Document excerpt:
· · · ·
Focus on muscle relaxation in health and disease – from in vivo to in vitro and back again

Tuesday 16 April 2024, 4:30 pm
PhD student
J.P.F. Molenaar drs.
prof. dr. B.G.M. van Engelen, prof. dr. N.C. Voermans
dr. J. Doorduin

Symptoms that can indicate delayed muscle relaxation are common in the general population (cramps, myalgia, muscle stiffness). However, identifying those that suffer from an underlying myopathy can be challenging. In this thesis, we investigated muscle relaxation by suppressing the brain during a muscle contraction using transcranial magnetic stimulation (TMS). Reliable measurements using TMS allowed us to detect delayed muscle relaxation in various myopathies, suggesting its potential as a diagnostic tool. Additionally, we utilized various studies at the muscle cell/protein level (in vitro), enhancing our understanding of Brody's disease and Nemaline myopathy type 6; two myopathies characterized by delayed muscle relaxation. Our findings promote for an increased focus on muscle relaxation in clinical practice and research, emphasizing a combined in vivo and in vitro approach for correct diagnosis and understanding of disease mechanisms.
· · · ·
Records provided:

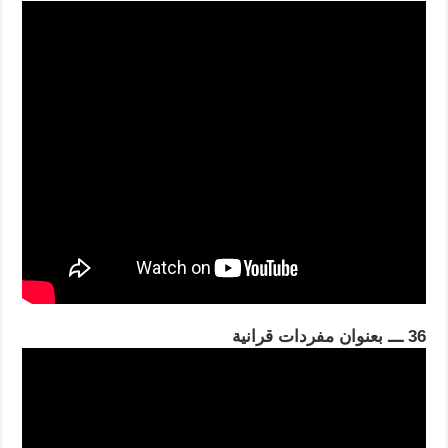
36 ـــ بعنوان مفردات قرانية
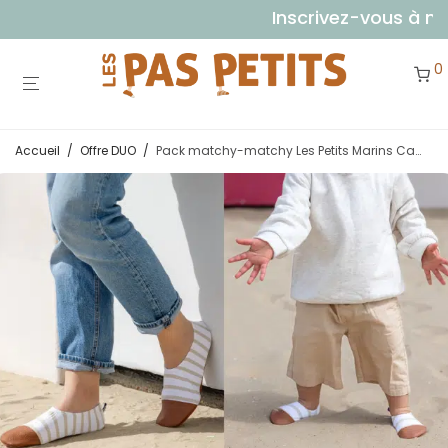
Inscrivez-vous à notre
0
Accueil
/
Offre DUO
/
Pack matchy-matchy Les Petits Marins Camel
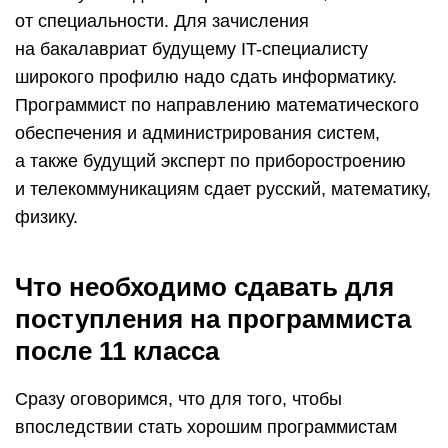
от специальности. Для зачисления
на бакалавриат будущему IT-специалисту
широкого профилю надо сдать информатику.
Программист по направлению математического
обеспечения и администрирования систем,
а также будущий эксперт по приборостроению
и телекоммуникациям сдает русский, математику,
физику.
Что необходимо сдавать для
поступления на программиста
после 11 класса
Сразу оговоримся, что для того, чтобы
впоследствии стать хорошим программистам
· · · ·
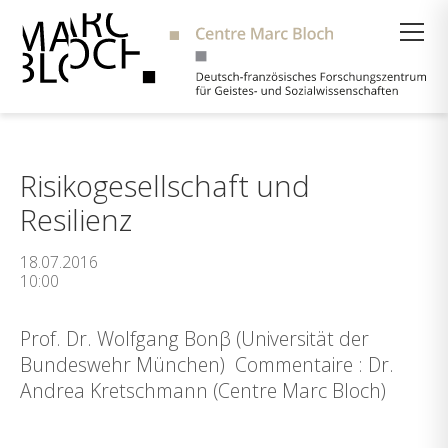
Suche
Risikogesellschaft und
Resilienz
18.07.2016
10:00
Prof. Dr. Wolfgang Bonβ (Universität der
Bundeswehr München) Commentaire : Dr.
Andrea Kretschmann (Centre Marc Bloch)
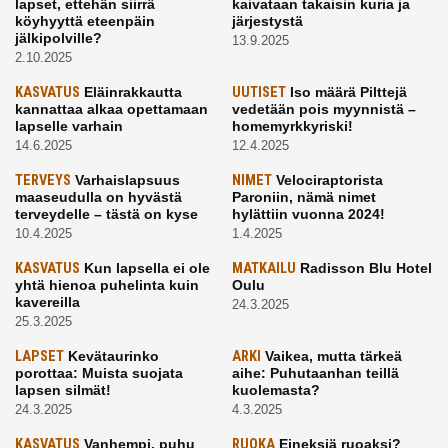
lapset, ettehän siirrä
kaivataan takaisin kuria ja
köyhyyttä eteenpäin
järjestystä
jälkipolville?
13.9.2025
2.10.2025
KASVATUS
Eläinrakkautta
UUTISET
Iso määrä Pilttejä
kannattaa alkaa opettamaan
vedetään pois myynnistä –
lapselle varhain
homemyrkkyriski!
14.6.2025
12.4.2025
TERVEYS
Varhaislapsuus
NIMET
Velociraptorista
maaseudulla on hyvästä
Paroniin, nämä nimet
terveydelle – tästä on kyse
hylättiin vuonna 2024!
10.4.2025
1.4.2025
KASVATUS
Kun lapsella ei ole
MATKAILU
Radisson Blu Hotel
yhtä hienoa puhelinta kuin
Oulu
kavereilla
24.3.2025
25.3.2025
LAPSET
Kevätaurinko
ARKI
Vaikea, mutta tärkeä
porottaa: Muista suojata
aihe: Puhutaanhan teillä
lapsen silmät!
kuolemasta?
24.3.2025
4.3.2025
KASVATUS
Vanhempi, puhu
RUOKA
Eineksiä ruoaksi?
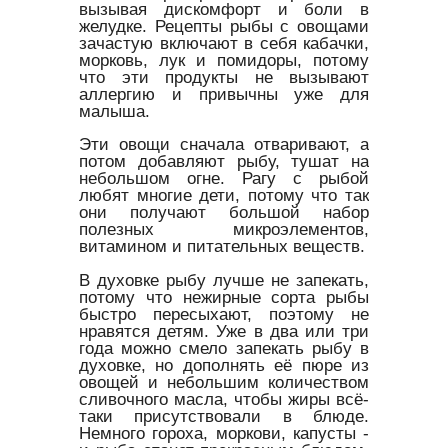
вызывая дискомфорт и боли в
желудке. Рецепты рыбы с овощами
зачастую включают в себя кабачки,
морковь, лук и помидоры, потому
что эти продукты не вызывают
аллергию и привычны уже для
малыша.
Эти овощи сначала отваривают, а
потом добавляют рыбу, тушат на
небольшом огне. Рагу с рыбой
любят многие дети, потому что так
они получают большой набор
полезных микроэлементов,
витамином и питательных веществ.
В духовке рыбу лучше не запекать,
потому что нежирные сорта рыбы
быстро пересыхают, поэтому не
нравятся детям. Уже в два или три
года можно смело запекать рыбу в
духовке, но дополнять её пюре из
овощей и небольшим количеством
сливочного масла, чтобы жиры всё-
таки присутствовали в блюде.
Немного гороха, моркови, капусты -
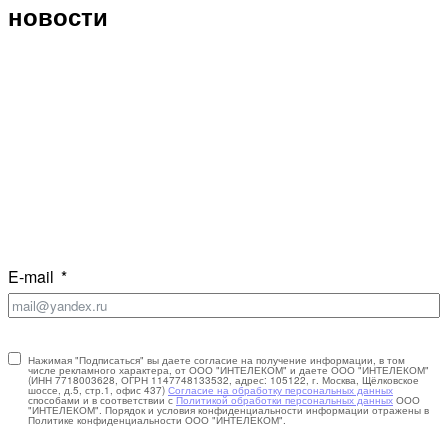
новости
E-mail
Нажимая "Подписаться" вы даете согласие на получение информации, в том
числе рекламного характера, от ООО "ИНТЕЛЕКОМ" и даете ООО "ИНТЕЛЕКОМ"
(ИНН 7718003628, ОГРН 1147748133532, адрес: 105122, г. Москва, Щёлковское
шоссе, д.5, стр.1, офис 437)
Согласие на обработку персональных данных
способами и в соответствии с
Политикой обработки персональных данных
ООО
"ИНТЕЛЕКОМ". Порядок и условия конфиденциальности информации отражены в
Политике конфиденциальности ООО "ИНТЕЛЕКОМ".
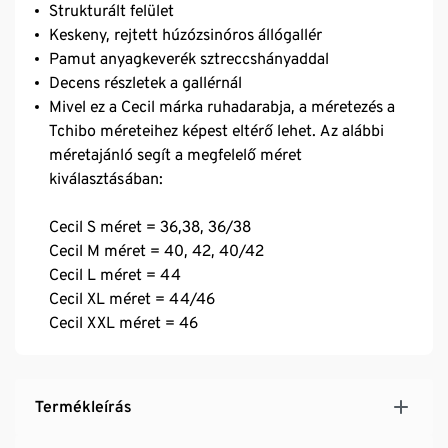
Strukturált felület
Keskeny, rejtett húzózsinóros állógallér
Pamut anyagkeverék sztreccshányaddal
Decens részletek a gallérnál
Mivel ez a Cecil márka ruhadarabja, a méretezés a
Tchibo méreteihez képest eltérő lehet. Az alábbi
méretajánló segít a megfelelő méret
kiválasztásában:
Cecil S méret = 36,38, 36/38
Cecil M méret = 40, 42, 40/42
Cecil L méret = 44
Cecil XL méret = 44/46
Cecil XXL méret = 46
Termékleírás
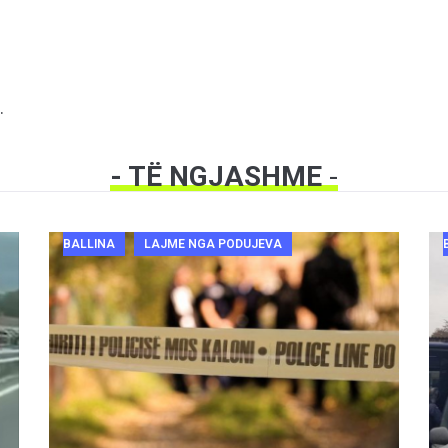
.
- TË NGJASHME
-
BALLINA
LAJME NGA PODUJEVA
· · · ·
What is being asked: From the thesis announcement, reproduce without alteration the portion that opens with the words containing "Focus on muscle relaxation in health" and closes with "J.P.F. Molenaar drs.".

Answer to this problem:
Focus on muscle relaxation in health and disease – from in vivo to in vitro and back again

Tuesday 16 April 2024, 4:30 pm
PhD student
J.P.F. Molenaar drs.